What the task requires =
Each entry below is to be given again word for word, with no pictures.

--- START ---

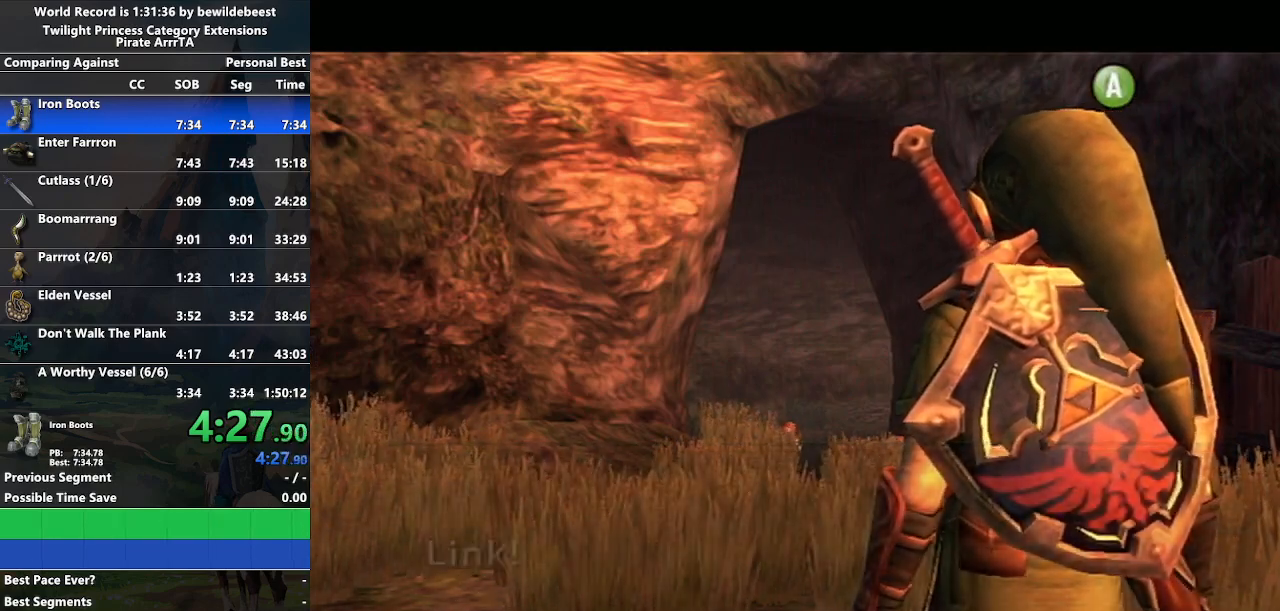
{"buttons": [], "left_stick": "center", "right_stick": "center", "events": [[17, "B", "down"], [33, "A", "up"], [100, "A", "down"], [100, "B", "up"], [200, "A", "up"]]}
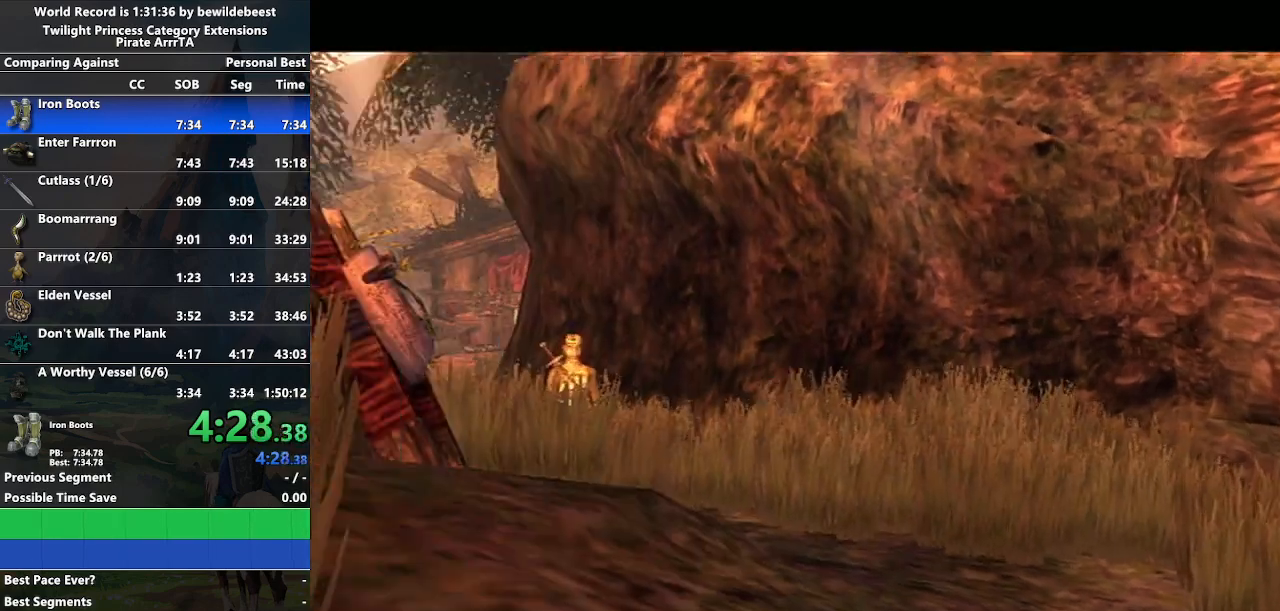
{"buttons": [], "left_stick": "left", "right_stick": "center", "events": [[67, "A", "down"], [167, "A", "up"], [317, "left_stick", "left"]]}
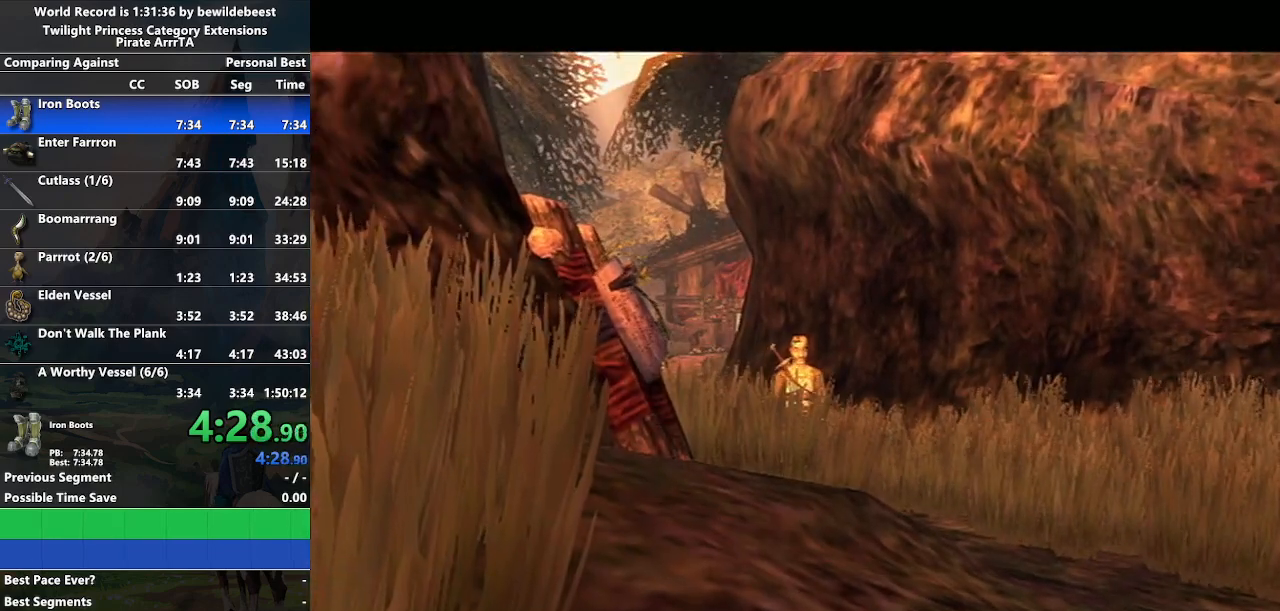
{"buttons": [], "left_stick": "down-right", "right_stick": "center", "events": [[217, "left_stick", "center"], [400, "left_stick", "down-right"]]}
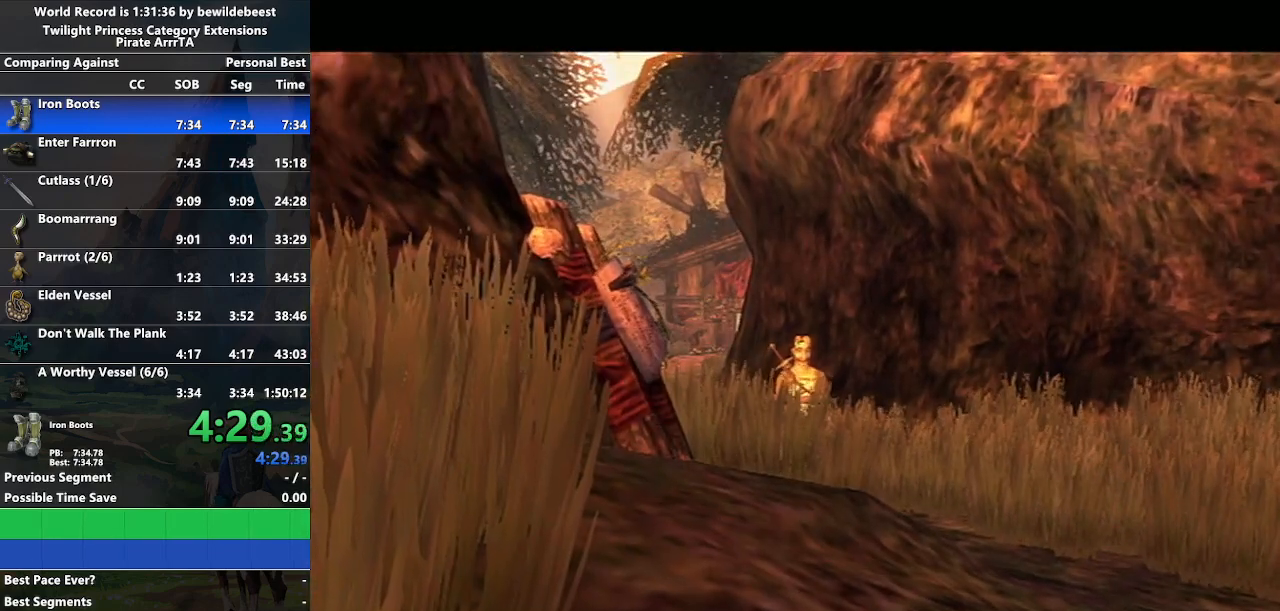
{"buttons": ["A"], "left_stick": "center", "right_stick": "center", "events": [[267, "left_stick", "center"], [383, "A", "down"]]}
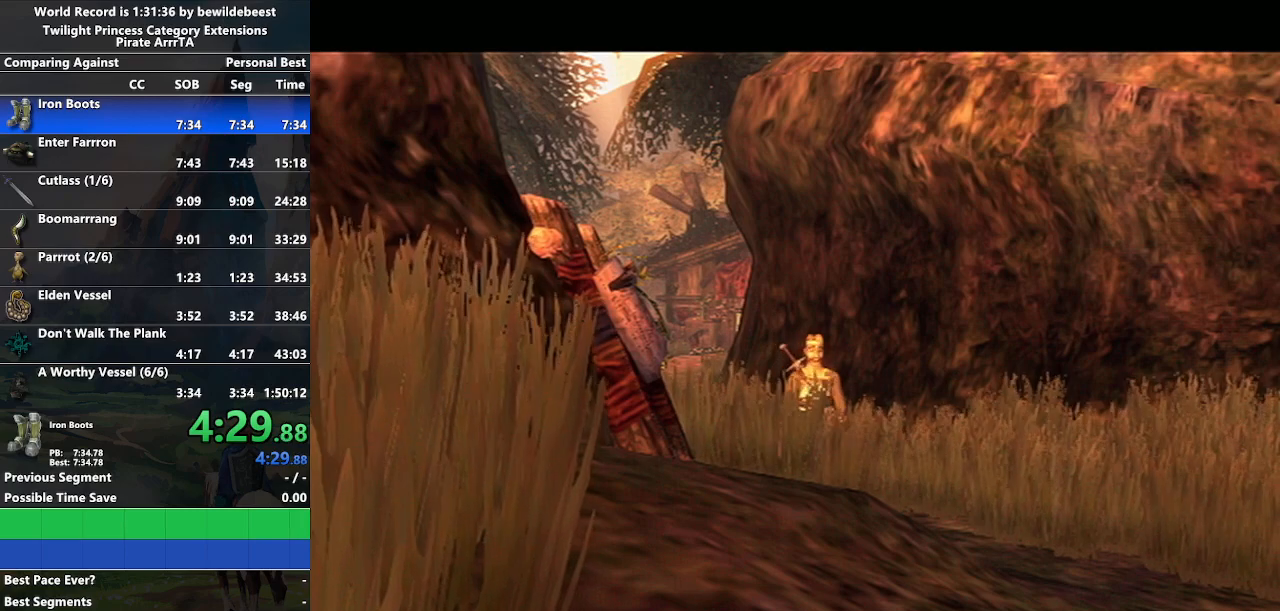
{"buttons": [], "left_stick": "center", "right_stick": "center", "events": [[183, "A", "up"], [250, "A", "down"], [300, "A", "up"], [333, "B", "down"], [383, "B", "up"], [417, "A", "down"], [450, "A", "up"], [450, "B", "down"], [500, "B", "up"]]}
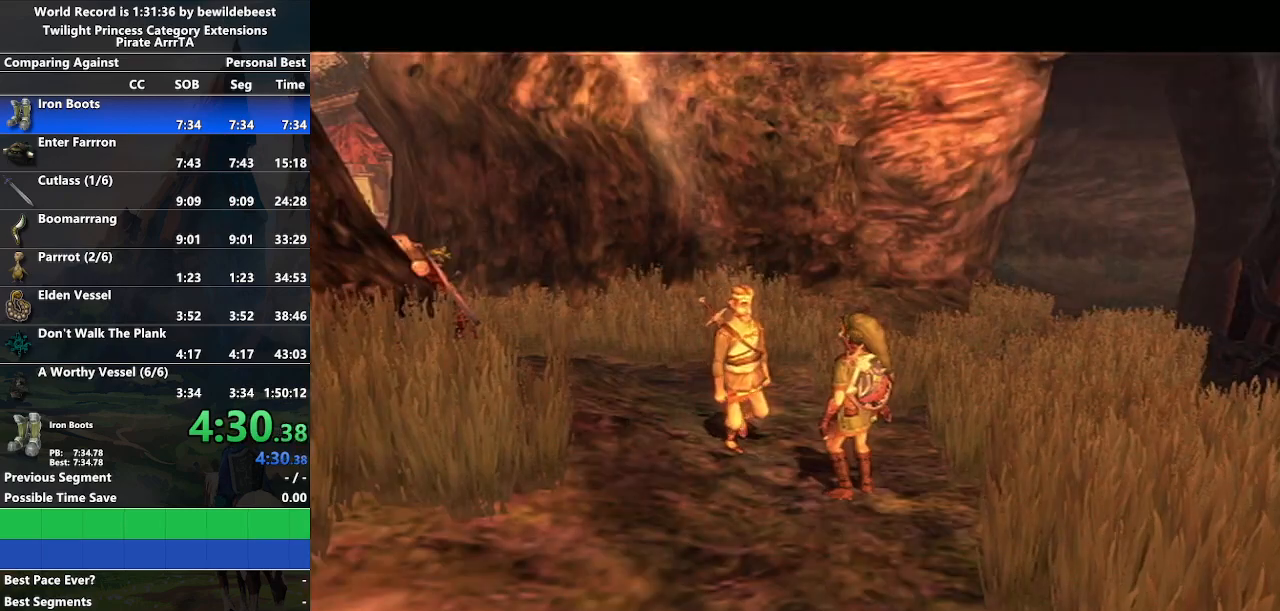
{"buttons": [], "left_stick": "center", "right_stick": "center", "events": [[17, "A", "down"], [50, "A", "up"], [67, "B", "down"], [133, "A", "down"], [133, "B", "up"], [200, "A", "up"], [200, "B", "down"], [250, "B", "up"], [267, "A", "down"], [317, "A", "up"], [317, "B", "down"], [400, "A", "down"], [400, "B", "up"], [467, "A", "up"], [467, "B", "down"], [500, "B", "up"]]}
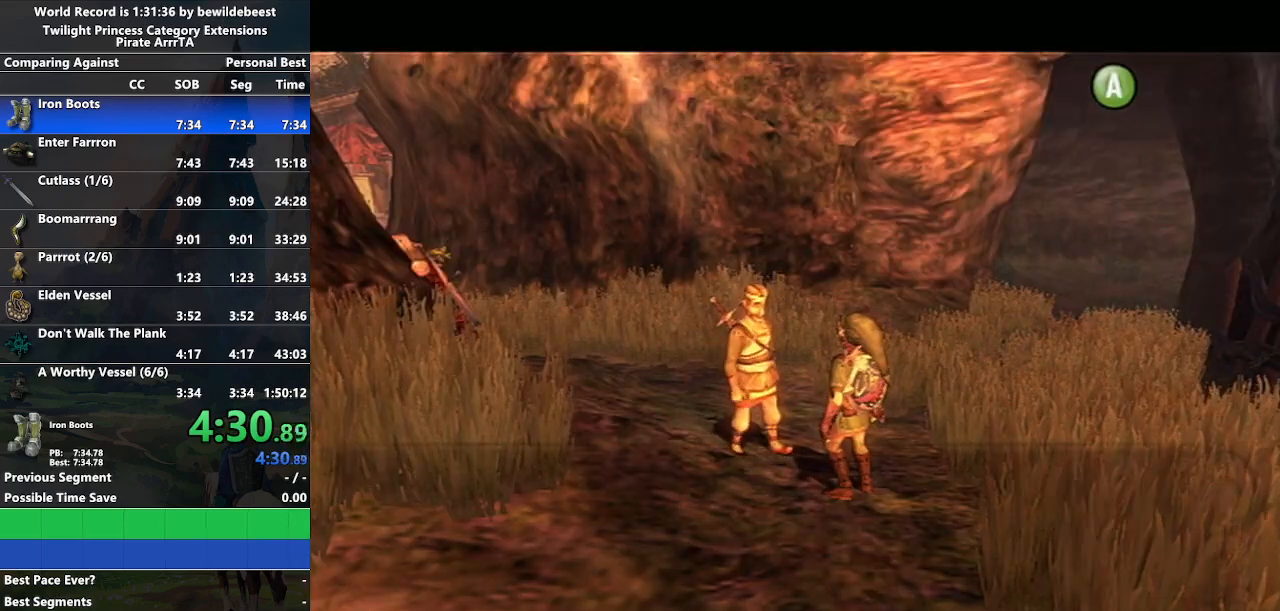
{"buttons": ["A"], "left_stick": "center", "right_stick": "center", "events": [[17, "A", "down"], [83, "A", "up"], [83, "B", "down"], [150, "A", "down"], [150, "B", "up"], [200, "B", "down"], [217, "A", "up"], [250, "A", "down"], [250, "B", "up"], [317, "B", "down"], [333, "A", "up"], [400, "A", "down"], [400, "B", "up"], [467, "A", "up"], [467, "B", "down"], [500, "A", "down"], [500, "B", "up"]]}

--- END ---

Finished task =
{"buttons": [], "left_stick": "center", "right_stick": "center", "events": [[17, "B", "down"], [33, "A", "up"], [100, "A", "down"], [100, "B", "up"], [200, "A", "up"]]}
{"buttons": [], "left_stick": "left", "right_stick": "center", "events": [[67, "A", "down"], [167, "A", "up"], [317, "left_stick", "left"]]}
{"buttons": [], "left_stick": "down-right", "right_stick": "center", "events": [[217, "left_stick", "center"], [400, "left_stick", "down-right"]]}
{"buttons": ["A"], "left_stick": "center", "right_stick": "center", "events": [[267, "left_stick", "center"], [383, "A", "down"]]}
{"buttons": [], "left_stick": "center", "right_stick": "center", "events": [[183, "A", "up"], [250, "A", "down"], [300, "A", "up"], [333, "B", "down"], [383, "B", "up"], [417, "A", "down"], [450, "A", "up"], [450, "B", "down"], [500, "B", "up"]]}
{"buttons": [], "left_stick": "center", "right_stick": "center", "events": [[17, "A", "down"], [50, "A", "up"], [67, "B", "down"], [133, "A", "down"], [133, "B", "up"], [200, "A", "up"], [200, "B", "down"], [250, "B", "up"], [267, "A", "down"], [317, "A", "up"], [317, "B", "down"], [400, "A", "down"], [400, "B", "up"], [467, "A", "up"], [467, "B", "down"], [500, "B", "up"]]}
{"buttons": ["A"], "left_stick": "center", "right_stick": "center", "events": [[17, "A", "down"], [83, "A", "up"], [83, "B", "down"], [150, "A", "down"], [150, "B", "up"], [200, "B", "down"], [217, "A", "up"], [250, "A", "down"], [250, "B", "up"], [317, "B", "down"], [333, "A", "up"], [400, "A", "down"], [400, "B", "up"], [467, "A", "up"], [467, "B", "down"], [500, "A", "down"], [500, "B", "up"]]}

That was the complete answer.